Altro aspetto, non meno importante, che emerge dall’inchiesta di Deaglio e Cremagnani è il fatto che non esistono le condizioni per una verifica del voto attraverso il controllo diretto le schede: nessuno ha il diritto di farlo. I magistrati incaricati del controllo, infatti, possono basarsi solo sui risultati dei verbali. Dopo uno spoglio durato tutta la notte il risultato fu la vittoria del centrosinistra con uno scarto davvero piccolo. Questa differenza miserrima saltò agli occhi di tutti. Ciò che invece non è stato notato, né dagli esperti di statistica pagati profumatamente, né dai media che per giorni hanno continuato a dare la stessa notizia, è il gran numero dei voti contestati: ben 43 mila. Insomma fu considerato un fatto normale. Se i cervelloni del Viminale, però, non seppero cogliere il dato “statisticamente improbabile”, alcuni statistici, tra cui il professor Pasquale Scaramozzino (insegnava statistica all’Università di Pavia ed è morto in un incidente stradale pochi mesi dopo la denuncia di questi fatti) e la  professoressa Venera Tomaselli (associato in Statistica Sociale alla Facoltà di Scienze Politiche di Catania) lo fecero e segnalarono subito alcune anomalie.

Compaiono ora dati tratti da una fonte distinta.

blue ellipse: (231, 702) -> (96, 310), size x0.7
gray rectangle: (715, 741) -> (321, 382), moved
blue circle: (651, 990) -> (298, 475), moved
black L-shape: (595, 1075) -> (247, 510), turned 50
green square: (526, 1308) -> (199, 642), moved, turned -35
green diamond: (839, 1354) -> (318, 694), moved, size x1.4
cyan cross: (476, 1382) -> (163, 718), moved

Il caso di Catania per esempio. Dai dati del Viminale risultavano, solo a Catania e provincia, ben 19 mila voti contestati. Cioè quasi il 45% del totale. Un dato troppo anomalo per non essere notato.

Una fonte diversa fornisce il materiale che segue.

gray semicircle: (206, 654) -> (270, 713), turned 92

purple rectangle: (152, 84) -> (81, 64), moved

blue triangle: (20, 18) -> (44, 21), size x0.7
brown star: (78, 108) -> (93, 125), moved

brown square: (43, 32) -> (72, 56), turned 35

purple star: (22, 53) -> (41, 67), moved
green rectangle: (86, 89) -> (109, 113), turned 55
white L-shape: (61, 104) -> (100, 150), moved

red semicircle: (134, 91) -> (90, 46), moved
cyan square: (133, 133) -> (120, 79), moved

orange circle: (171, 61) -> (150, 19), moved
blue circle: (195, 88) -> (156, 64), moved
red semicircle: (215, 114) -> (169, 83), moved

Ma i casi strani non sono finiti. C’erano province, spesso quelle che avevano visto la nomina di  nuovi prefetti pochi giorni prima delle elezioni dell’aprile 2006, con più voti che votanti. Fu poi accertato che dai comuni i dati partirono corretti; se cambiarono, fu durante il viaggio.

La proiezione del film sulla notte delle elezioni è stata seguita da un breve dibattito moderato dalla giornalista Pinella Leocata. Oltre a Cremagnani e Deaglio, sono intervenuti Oliviero  Diliberto e Orazio Licandro del PdCI e la professoressa Venera Tomaselli (una degli
statistici che si è accorto dell’errore nei dati).
«Ho fatto solo il mio lavoro – commenta la professoressa – anche se non credo che ci fosse bisogno di essere professori di statistica per accorgersi dell’errore. Mi chiedo perché il Viminale non abbia controllato anche la plausibilità del dato e non solo i numeri».